— Description of the task —
Work out how many lines of the records hold the string "binary", and reply with that number alone.

Stored items:
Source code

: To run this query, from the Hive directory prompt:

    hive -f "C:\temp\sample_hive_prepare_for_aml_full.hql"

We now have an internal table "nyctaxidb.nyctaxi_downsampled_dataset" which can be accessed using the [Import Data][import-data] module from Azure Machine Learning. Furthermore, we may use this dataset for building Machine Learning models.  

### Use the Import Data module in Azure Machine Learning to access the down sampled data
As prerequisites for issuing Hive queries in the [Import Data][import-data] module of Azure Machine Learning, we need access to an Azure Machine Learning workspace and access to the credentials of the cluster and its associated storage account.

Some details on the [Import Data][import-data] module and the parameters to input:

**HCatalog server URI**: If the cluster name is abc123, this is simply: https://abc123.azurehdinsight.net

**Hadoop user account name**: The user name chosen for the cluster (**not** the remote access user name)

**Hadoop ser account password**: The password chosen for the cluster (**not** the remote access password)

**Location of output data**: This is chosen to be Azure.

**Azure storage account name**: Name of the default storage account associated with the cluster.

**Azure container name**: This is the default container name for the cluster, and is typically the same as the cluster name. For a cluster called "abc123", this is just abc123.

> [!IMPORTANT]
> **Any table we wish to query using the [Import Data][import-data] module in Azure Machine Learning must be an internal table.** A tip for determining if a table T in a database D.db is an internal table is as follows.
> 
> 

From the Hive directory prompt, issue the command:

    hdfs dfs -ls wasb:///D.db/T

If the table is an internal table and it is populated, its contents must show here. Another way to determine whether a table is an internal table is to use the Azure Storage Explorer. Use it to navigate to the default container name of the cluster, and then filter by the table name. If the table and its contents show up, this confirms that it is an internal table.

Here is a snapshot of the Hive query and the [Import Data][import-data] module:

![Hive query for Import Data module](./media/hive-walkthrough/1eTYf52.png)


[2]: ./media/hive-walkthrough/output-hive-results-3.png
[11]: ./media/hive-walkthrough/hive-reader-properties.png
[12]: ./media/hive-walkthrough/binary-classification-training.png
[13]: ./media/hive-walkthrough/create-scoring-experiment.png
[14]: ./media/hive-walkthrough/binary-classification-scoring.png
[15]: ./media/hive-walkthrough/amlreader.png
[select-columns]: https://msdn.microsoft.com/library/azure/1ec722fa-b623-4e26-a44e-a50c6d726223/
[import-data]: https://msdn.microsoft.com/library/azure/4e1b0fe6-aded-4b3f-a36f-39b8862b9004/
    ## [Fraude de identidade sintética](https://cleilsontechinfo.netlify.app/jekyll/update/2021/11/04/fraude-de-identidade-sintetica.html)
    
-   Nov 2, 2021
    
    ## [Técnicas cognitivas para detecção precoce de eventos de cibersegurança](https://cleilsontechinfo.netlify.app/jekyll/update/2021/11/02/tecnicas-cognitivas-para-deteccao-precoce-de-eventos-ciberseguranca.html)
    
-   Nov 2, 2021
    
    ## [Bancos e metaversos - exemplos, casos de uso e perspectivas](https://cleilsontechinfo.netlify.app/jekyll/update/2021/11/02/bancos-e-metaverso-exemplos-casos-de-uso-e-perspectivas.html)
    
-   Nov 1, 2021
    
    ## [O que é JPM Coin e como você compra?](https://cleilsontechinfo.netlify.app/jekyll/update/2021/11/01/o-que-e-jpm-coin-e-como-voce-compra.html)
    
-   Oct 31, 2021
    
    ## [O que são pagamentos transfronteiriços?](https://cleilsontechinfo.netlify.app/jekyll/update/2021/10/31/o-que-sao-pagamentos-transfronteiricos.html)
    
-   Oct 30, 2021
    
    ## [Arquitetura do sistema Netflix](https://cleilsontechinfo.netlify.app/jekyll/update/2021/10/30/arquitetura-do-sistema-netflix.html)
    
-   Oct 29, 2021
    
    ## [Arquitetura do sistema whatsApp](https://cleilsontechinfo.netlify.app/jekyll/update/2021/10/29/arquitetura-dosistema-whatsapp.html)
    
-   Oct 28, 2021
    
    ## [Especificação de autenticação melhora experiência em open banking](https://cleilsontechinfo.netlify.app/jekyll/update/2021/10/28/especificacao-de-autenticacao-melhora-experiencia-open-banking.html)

— Finished task —
2